- **Your assignment**: Each record must be copied in full and unchanged; any image it holds is excluded.

[Excerpts from a dataset]
######
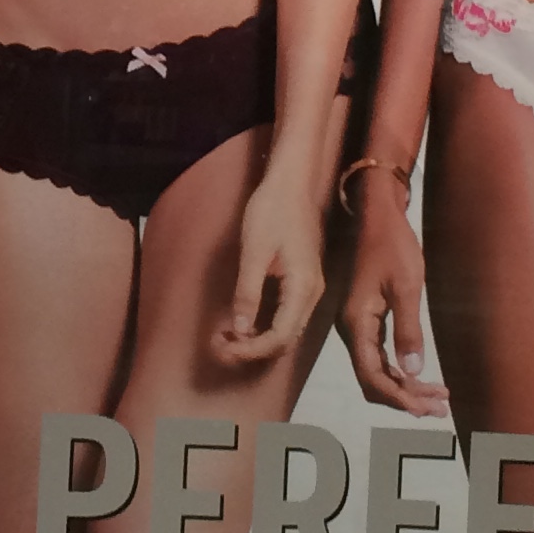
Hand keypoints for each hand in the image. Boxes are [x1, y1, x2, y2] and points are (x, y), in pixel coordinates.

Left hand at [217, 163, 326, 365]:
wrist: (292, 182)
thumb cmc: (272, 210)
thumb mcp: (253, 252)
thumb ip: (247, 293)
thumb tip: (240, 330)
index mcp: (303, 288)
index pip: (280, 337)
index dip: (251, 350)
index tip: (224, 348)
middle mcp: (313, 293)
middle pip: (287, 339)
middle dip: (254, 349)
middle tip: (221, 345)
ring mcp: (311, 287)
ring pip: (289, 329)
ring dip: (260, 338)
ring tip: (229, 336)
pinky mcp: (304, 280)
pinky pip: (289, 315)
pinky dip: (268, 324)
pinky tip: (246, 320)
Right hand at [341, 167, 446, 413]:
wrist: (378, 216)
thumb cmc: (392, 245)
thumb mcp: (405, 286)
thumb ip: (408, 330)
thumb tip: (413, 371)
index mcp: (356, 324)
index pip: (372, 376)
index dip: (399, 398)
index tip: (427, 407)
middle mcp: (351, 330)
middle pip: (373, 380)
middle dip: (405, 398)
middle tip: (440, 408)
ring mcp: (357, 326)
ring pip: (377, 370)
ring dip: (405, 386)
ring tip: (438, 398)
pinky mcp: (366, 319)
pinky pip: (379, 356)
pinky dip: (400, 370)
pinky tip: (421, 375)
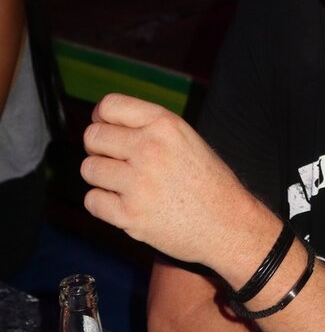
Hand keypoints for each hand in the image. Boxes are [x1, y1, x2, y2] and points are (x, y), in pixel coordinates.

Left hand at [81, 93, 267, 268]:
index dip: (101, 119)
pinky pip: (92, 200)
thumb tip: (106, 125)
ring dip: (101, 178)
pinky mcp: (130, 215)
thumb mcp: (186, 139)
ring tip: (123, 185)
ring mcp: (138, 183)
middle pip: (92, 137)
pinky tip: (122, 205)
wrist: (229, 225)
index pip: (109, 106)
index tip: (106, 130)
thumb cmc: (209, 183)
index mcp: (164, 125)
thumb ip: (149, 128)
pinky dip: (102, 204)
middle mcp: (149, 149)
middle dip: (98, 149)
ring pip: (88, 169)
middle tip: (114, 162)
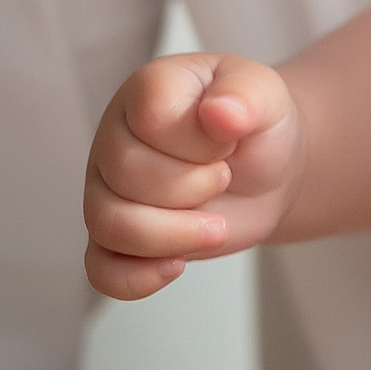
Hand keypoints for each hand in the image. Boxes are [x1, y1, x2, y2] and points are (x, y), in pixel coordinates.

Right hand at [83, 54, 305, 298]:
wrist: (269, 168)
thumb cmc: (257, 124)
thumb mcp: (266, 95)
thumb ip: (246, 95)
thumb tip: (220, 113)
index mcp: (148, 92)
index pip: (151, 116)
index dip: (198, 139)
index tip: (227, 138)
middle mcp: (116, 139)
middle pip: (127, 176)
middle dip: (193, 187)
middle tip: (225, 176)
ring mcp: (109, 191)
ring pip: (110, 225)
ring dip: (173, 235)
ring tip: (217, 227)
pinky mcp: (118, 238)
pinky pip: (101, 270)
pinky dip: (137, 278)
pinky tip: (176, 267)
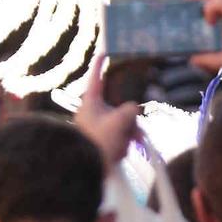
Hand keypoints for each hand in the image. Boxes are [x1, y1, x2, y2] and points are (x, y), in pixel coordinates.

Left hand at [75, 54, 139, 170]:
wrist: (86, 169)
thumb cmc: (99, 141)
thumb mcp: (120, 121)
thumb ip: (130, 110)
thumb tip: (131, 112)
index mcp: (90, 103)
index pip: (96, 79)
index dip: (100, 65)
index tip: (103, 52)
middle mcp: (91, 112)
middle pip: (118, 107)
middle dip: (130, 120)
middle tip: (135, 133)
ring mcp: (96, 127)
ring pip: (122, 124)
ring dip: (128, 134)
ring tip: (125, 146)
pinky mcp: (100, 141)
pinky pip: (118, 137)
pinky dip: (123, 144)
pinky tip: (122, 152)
######
- **Finished task**:
Hand keypoints for each hand in the image. Boxes are [x1, y1, x2, y2] and points are (x, y), in pixel coordinates.

Left hand at [217, 163, 326, 365]:
wrist: (292, 182)
thumb cmc: (272, 210)
thumb mcp: (253, 252)
thumb ip: (247, 293)
thumb tip: (240, 330)
index mcp: (303, 288)
index pip: (280, 337)
index dip: (251, 350)
index tip: (224, 348)
middle mcp: (313, 293)
middle pip: (287, 339)
middle dip: (254, 349)
middle tip: (221, 345)
ring mcp: (311, 287)
ring pip: (289, 329)
ring dip: (260, 338)
ring tip: (229, 336)
pinky mcp: (304, 280)
pinky pip: (289, 315)
pinky dip: (268, 324)
pinky tip: (246, 320)
Right hand at [341, 167, 446, 413]:
wrist: (378, 216)
thumb cmc: (392, 245)
thumb mcp: (405, 286)
thumb ip: (408, 330)
thumb tip: (413, 371)
index mcp: (356, 324)
index pip: (372, 376)
index dip: (399, 398)
index tip: (427, 407)
middle mcp: (351, 330)
middle pip: (373, 380)
middle dip: (405, 398)
middle tip: (440, 408)
ring mcp: (357, 326)
ring pip: (377, 370)
ring dip: (405, 386)
ring tip: (438, 398)
pinky mcp: (366, 319)
pinky pip: (379, 356)
pinky dip: (400, 370)
pinky tip: (421, 375)
Hand keypoints for each hand in the image. Boxes are [x1, y1, x2, y2] and points are (x, y), in pixel coordinates.

Left hand at [81, 93, 267, 268]:
index dip: (101, 119)
pinky pip: (92, 200)
thumb tip: (106, 125)
ring dip: (101, 178)
pinky mcp: (130, 215)
thumb mcp: (186, 139)
ring tip: (123, 185)
ring mcp: (138, 183)
middle pip: (92, 137)
pinky tip: (122, 205)
wrist: (229, 225)
index pip: (109, 106)
index tip: (106, 130)
thumb cmc: (209, 183)
index mcp: (164, 125)
thumb ip: (149, 128)
pinky dip: (102, 204)
middle mcp: (149, 149)
middle dip: (98, 149)
ring pip: (88, 169)
middle tip: (114, 162)
Hand keypoints for each hand in the image. Boxes are [x1, y1, x2, y2] and points are (x, y), in pixel coordinates.

Right hand at [83, 54, 305, 298]:
wrist: (269, 168)
thumb cmc: (257, 124)
thumb mcp: (266, 95)
thumb ip: (246, 95)
thumb tip: (220, 113)
index mcp: (148, 92)
index pip: (151, 116)
index dip: (198, 139)
index tip: (227, 138)
middle mcp: (116, 139)
middle pip: (127, 176)
middle dip: (193, 187)
middle tip: (225, 176)
ring mcp: (109, 191)
ring pip: (110, 225)
ring dip: (173, 235)
ring tip: (217, 227)
pinky mcp: (118, 238)
pinky pip: (101, 270)
pinky dip: (137, 278)
pinky tip: (176, 267)
Hand keypoints for each hand in the image. Boxes are [x1, y1, x2, y2] and points are (x, y), in pixel coordinates.

Left hand at [75, 54, 139, 170]:
wrist: (86, 169)
thumb cmc: (99, 141)
thumb mcp: (120, 121)
thumb ip: (130, 110)
thumb tip: (131, 112)
index mcp: (90, 103)
index pip: (96, 79)
index dip: (100, 65)
index tip: (103, 52)
middle mcp: (91, 112)
middle pip: (118, 107)
middle dip: (130, 120)
middle tip: (135, 133)
ring mcp: (96, 127)
ring pip: (122, 124)
ring dip: (128, 134)
ring tip: (125, 146)
pinky mcp: (100, 141)
pinky pip: (118, 137)
pinky dip: (123, 144)
pinky tip: (122, 152)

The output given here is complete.